How to wrap dataloader/iterator around glucv.data.pascal_voc.detection.VOCDetection?

https://gluon-cv.mxnet.io/build/examples_datasets/pascal_voc.html#sphx-glr-build-examples-datasets-pascal-voc-py

referring to the above link to create pascal dataset and copied the code below

from gluoncv import data, utils
from matplotlib import pyplot as plt
from mxnet.gluon import data as gdata

train_dataset = data.VOCDetection(splits=[(2007, 'trainval')])
print('Num of training images:', len(train_dataset))

I am certain that train_dataset is built correctly since I can plot the image and the bounding box using the plotting code from the link above

gluoncv.data.pascal_voc.detection.VOCDetection is the type of train_dataset

I am trying to build an iterator out of train_dataset

train_dataset = data.VOCDetection(splits=[(2007, 'trainval')])
print('Num of training images:', len(train_dataset))
print(type(train_dataset))
batch_size = 32
num_workers=1
train_loader = gdata.DataLoader(train_dataset,
                                batch_size=batch_size,
                                num_workers=num_workers, 
                                shuffle=True,
                                last_batch="rollover")

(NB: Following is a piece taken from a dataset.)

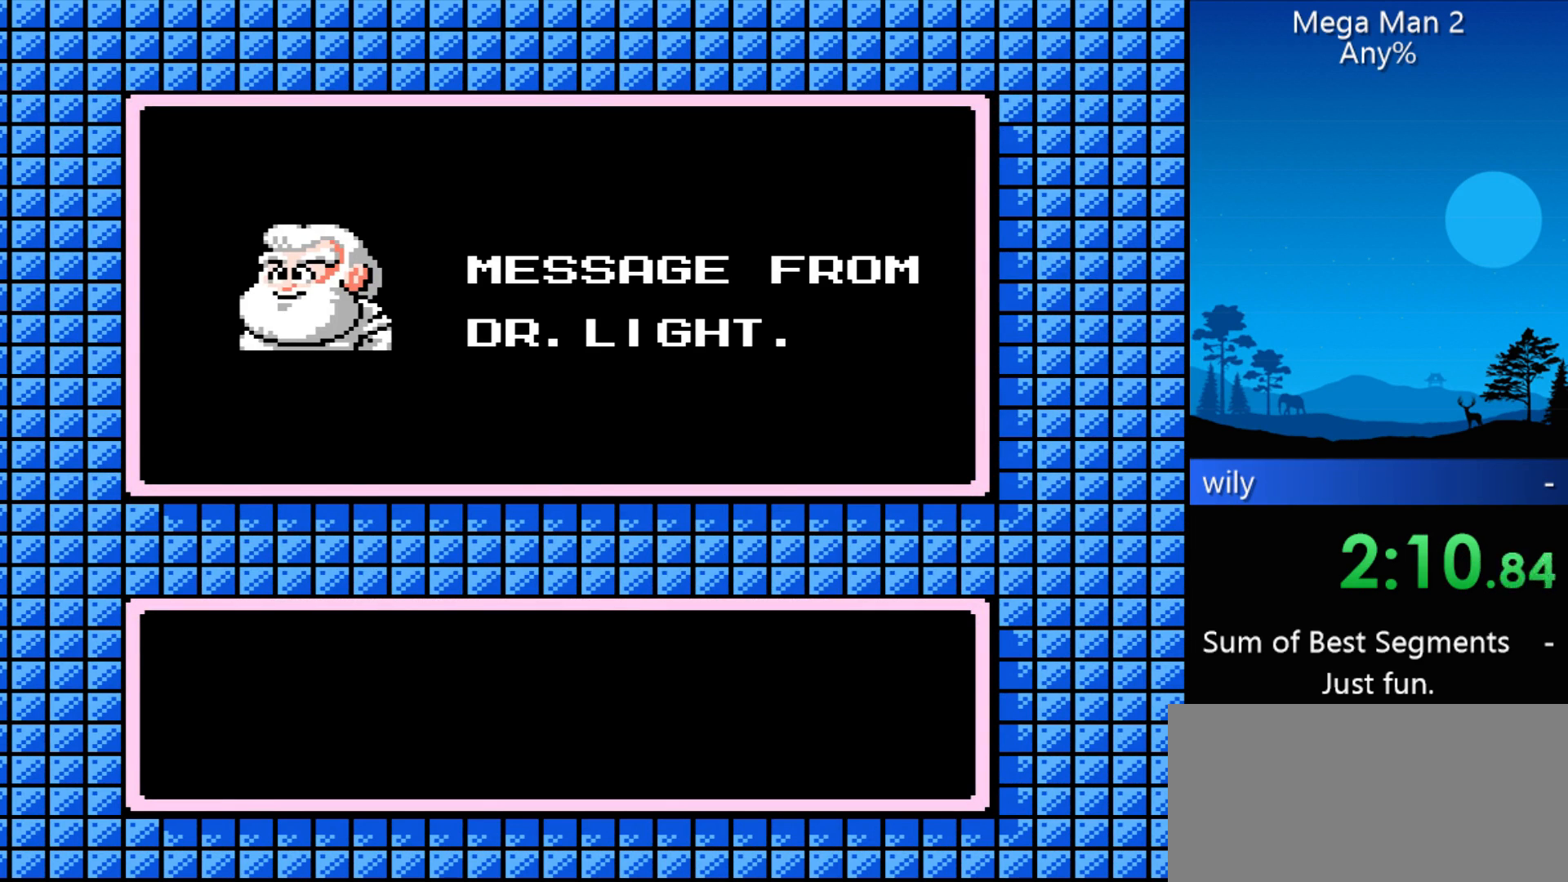
{"buttons": ["DPAD_RIGHT"], "events": [[133, "B", "up"], [267, "DPAD_RIGHT", "down"], [367, "B", "down"], [367, "DPAD_RIGHT", "up"], [467, "B", "up"], [500, "DPAD_RIGHT", "down"]]}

for img, label in train_loader:
    print(f'img: {img.shape}')
    print(f'label: {label.shape}')
    break

Getting error below:

Traceback (most recent call last):
  File "/opt/conda/lib/python3.6/multiprocessing/pool.py", line 119, in worker
    result = (True, func(*args, **kwds))
  File "/opt/conda/lib/python3.6/site-packages/mxnet/gluon/data/dataloader.py", line 400, in _worker_fn
    batch = batchify_fn([_worker_dataset[i] for i in samples])
  File "/opt/conda/lib/python3.6/site-packages/mxnet/gluon/data/dataloader.py", line 147, in default_mp_batchify_fn
    return [default_mp_batchify_fn(i) for i in data]
  File "/opt/conda/lib/python3.6/site-packages/mxnet/gluon/data/dataloader.py", line 147, in <listcomp>
    return [default_mp_batchify_fn(i) for i in data]
  File "/opt/conda/lib/python3.6/site-packages/mxnet/gluon/data/dataloader.py", line 151, in default_mp_batchify_fn
    ctx=context.Context('cpu_shared', 0))
  File "/opt/conda/lib/python3.6/site-packages/mxnet/ndarray/utils.py", line 146, in array
    return _array(source_array, ctx=ctx, dtype=dtype)
  File "/opt/conda/lib/python3.6/site-packages/mxnet/ndarray/ndarray.py", line 2504, in array
    arr = empty(source_array.shape, ctx, dtype)
  File "/opt/conda/lib/python3.6/site-packages/mxnet/ndarray/ndarray.py", line 3955, in empty
    return NDArray(handle=_new_alloc_handle(shape, ctx, False, dtype))
  File "/opt/conda/lib/python3.6/site-packages/mxnet/ndarray/ndarray.py", line 140, in _new_alloc_handle
    ctypes.c_int(int(_DTYPE_NP_TO_MX[np.dtype(dtype).type])),
KeyError: <class 'numpy.object_'>
"""

The above exception was the direct cause of the following exception:

Hi @NakedKoala,

Have a look at how it’s done in the training script here

relevant snippet:

def get_dataloader(net, train_dataset, val_dataset, data_shape, batch_size, num_workers, args):
    """Get dataloader."""
    width, height = data_shape, data_shape
    batchify_fn = Tuple(*([Stack() for _ in range(6)] + [Pad(axis=0, pad_val=-1) for _ in range(1)]))  # stack image, all targets generated
    if args.no_random_shape:
        train_loader = gluon.data.DataLoader(
            train_dataset.transform(YOLO3DefaultTrainTransform(width, height, net, mixup=args.mixup)),
            batch_size, True, batchify_fn=batchify_fn, last_batch='rollover', num_workers=num_workers)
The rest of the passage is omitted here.